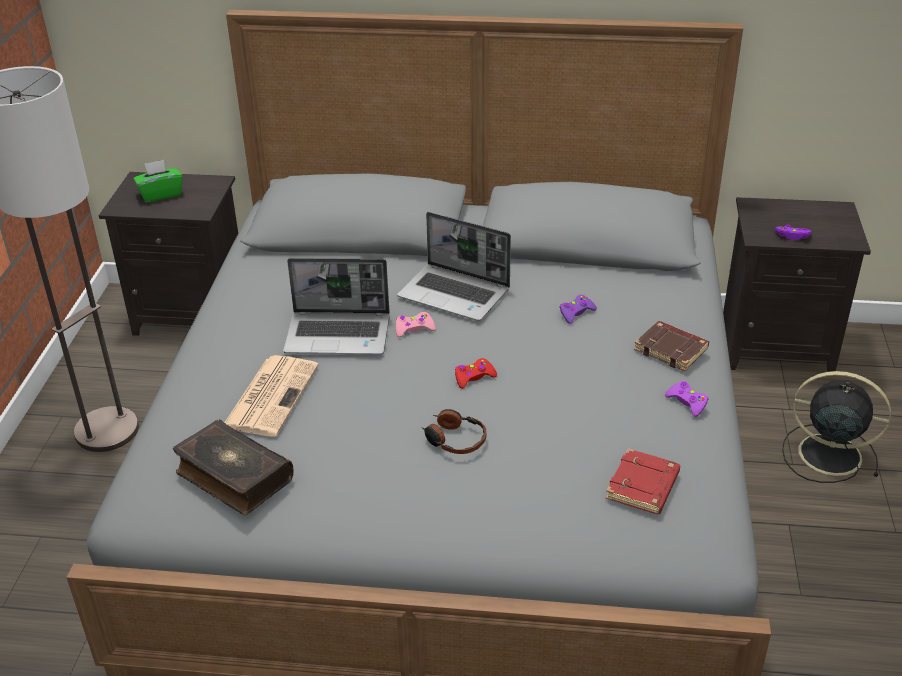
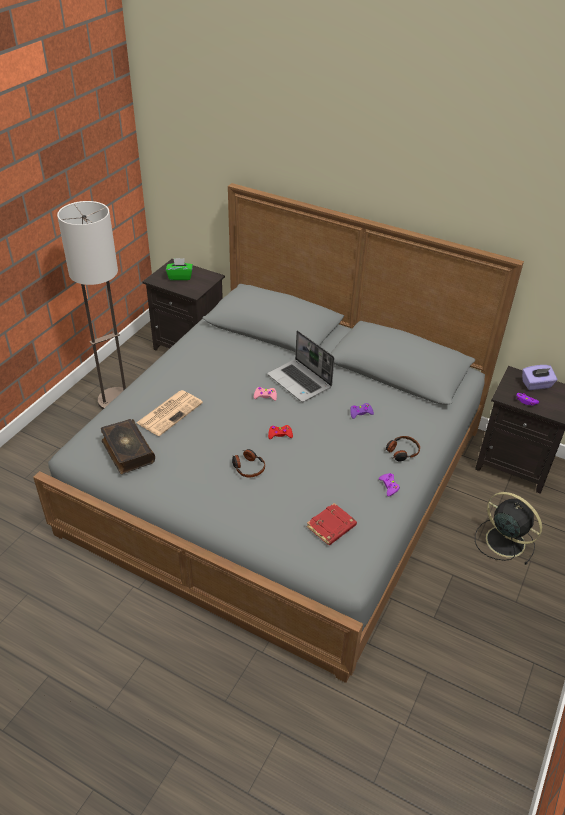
camera: 20 degrees right, 5 degrees up
laptop [283,258,390,355] -> none
brown book [634,321,709,371] -> headphones [385,436,420,461]
none -> purple tissue box [522,365,557,390]

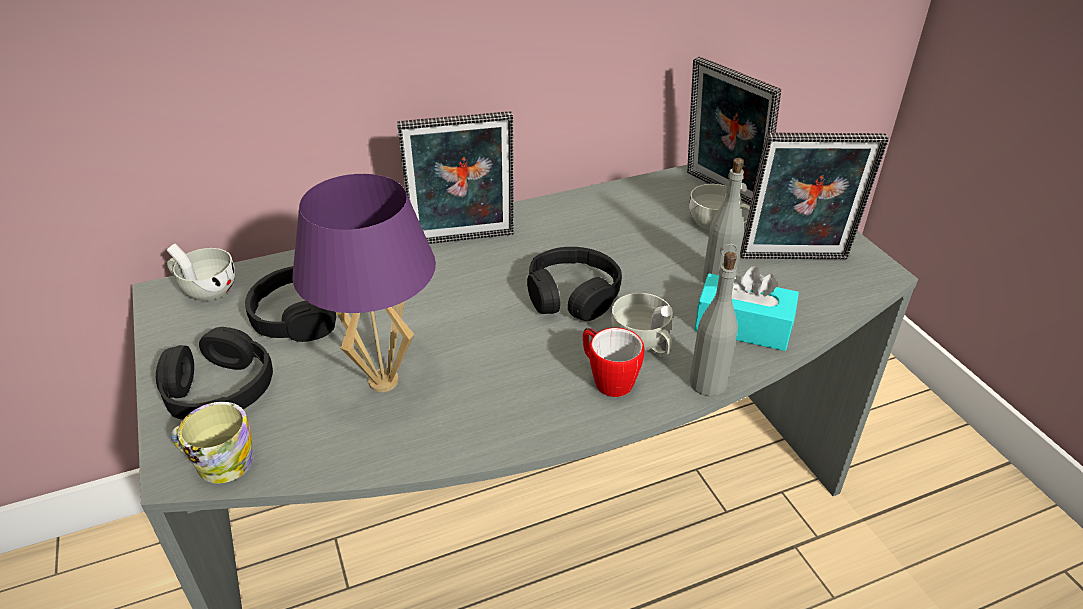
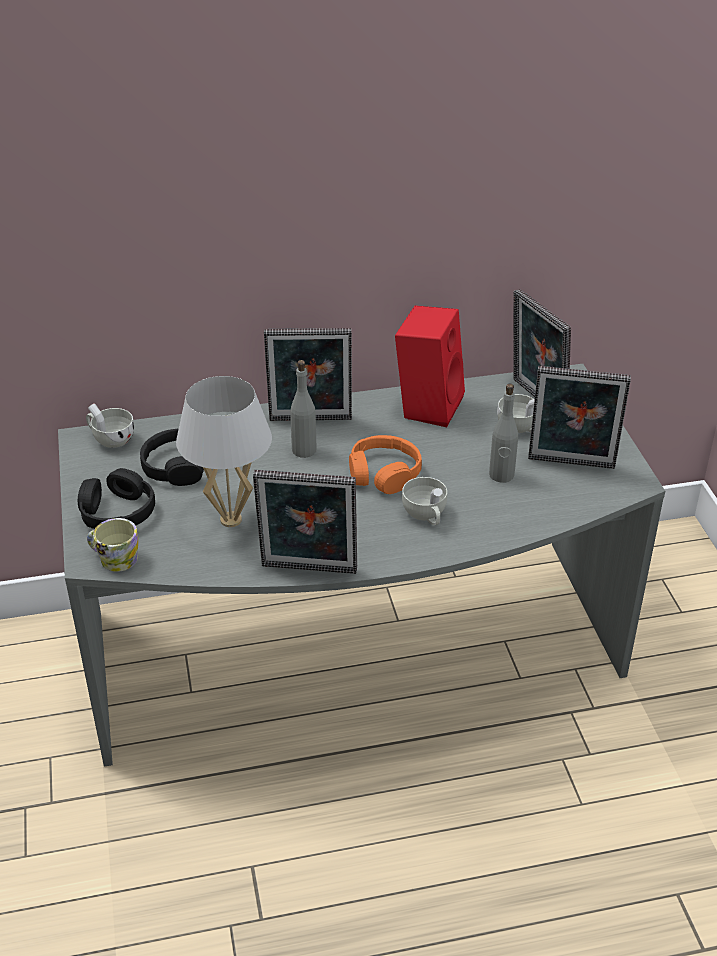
camera: 10 degrees right, 0 degrees up
purple table lamp [292,174,436,392] -> white table lamp [176,376,272,527]
black headphones [527,247,622,321] -> orange headphones [349,435,422,494]
mug [583,328,644,397] -> none
grey bottle [689,252,738,396] -> grey bottle moved to [290,360,317,458]
turquoise tissue box [695,266,799,351] -> none
none -> picture frame [253,470,357,574]
none -> red speaker [395,306,465,427]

======

[Problem to work on]
Where a line in the entries holds "degrees", copy that line.

[Output of the exercise]
camera: 20 degrees right, 5 degrees up
camera: 10 degrees right, 0 degrees up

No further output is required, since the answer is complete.